(Joint position lists)
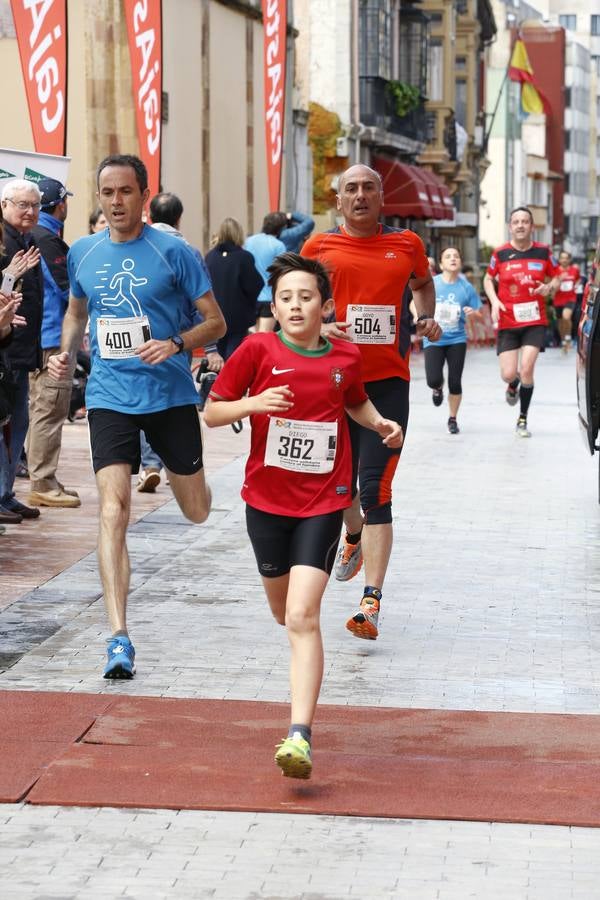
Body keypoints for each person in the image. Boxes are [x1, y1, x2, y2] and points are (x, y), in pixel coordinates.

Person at [203, 252, 403, 778]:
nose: (295, 305)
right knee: (282, 613)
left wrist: (381, 424)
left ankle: (299, 736)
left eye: (306, 297)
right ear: (276, 304)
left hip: (325, 500)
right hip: (266, 503)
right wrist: (254, 403)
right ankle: (299, 698)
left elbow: (355, 400)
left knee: (302, 616)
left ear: (325, 305)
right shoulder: (257, 349)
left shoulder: (345, 355)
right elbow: (213, 411)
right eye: (286, 297)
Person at [48, 154, 226, 679]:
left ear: (144, 196)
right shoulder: (84, 251)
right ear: (99, 197)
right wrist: (64, 351)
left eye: (127, 192)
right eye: (108, 193)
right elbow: (78, 311)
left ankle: (188, 476)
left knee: (195, 509)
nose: (117, 201)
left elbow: (216, 321)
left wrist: (175, 343)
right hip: (109, 395)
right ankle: (118, 635)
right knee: (113, 509)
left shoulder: (175, 252)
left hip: (169, 397)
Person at [301, 163, 440, 640]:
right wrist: (319, 326)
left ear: (382, 197)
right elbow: (290, 304)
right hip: (332, 382)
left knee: (376, 486)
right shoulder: (318, 247)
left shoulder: (407, 245)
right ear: (338, 201)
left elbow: (422, 284)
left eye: (368, 188)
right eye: (350, 190)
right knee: (338, 483)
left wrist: (425, 319)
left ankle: (370, 603)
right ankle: (353, 534)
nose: (359, 196)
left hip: (386, 385)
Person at [135, 190, 225, 493]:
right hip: (176, 340)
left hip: (135, 338)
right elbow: (201, 305)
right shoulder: (187, 250)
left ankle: (149, 464)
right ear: (179, 218)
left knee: (139, 398)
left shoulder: (135, 245)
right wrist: (209, 347)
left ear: (149, 215)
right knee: (173, 400)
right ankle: (175, 464)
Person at [26, 177, 81, 508]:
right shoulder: (47, 240)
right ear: (60, 205)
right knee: (50, 407)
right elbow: (69, 292)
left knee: (38, 408)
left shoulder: (29, 236)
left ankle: (43, 476)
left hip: (33, 338)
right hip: (50, 340)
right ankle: (42, 481)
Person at [483, 207, 559, 438]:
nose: (520, 225)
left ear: (531, 227)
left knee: (527, 369)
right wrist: (494, 301)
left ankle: (522, 419)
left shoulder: (544, 252)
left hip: (535, 320)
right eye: (516, 221)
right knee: (508, 374)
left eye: (525, 221)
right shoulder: (500, 253)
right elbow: (488, 278)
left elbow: (556, 277)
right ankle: (512, 384)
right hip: (508, 320)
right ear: (510, 226)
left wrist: (549, 287)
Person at [0, 179, 45, 524]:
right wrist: (9, 275)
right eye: (22, 205)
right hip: (6, 349)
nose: (29, 211)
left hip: (20, 348)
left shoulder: (27, 239)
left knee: (19, 421)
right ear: (4, 205)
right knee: (8, 424)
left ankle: (6, 492)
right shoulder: (5, 243)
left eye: (35, 205)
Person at [425, 247, 483, 434]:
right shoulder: (432, 283)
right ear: (441, 264)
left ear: (459, 262)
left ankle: (452, 418)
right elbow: (413, 303)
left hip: (457, 338)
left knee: (455, 381)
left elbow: (479, 313)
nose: (453, 259)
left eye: (456, 256)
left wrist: (473, 314)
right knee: (433, 379)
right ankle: (437, 388)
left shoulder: (466, 287)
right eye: (448, 256)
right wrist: (421, 319)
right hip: (434, 338)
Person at [204, 217, 263, 360]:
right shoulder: (244, 257)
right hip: (238, 316)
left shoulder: (210, 257)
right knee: (234, 355)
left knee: (218, 356)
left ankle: (217, 381)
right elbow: (255, 285)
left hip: (214, 314)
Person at [244, 214, 287, 332]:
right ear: (281, 228)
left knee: (251, 336)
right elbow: (282, 273)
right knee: (264, 337)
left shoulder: (249, 241)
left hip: (250, 297)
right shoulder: (278, 246)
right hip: (268, 297)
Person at [554, 250, 580, 354]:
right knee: (560, 322)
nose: (564, 260)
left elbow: (577, 279)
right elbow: (552, 286)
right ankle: (563, 340)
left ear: (569, 260)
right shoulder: (555, 270)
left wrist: (576, 285)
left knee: (566, 317)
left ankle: (568, 337)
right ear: (559, 260)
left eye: (566, 258)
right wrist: (559, 279)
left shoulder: (574, 270)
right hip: (558, 299)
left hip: (570, 298)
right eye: (562, 258)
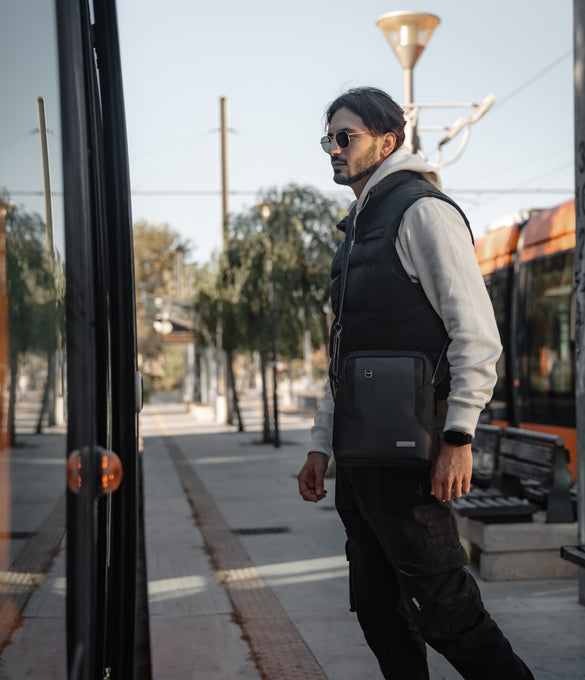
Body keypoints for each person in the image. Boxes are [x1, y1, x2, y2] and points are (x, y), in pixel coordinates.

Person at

### [Problem to solve]
Transcribe exactly the lines from the one containing "left eye: (566, 258)" through the last line of the records above, and nothing else. Leave out the pictures.

### [Exercise response]
left eye: (566, 258)
right wrist: (559, 279)
left shoulder: (574, 270)
right hip: (558, 299)
left hip: (570, 298)
right eye: (562, 258)
Body keypoints for each person in the image. Boxes are [x1, y1, x2, y2] and points are (x, y), in pixel coordinates.

Person at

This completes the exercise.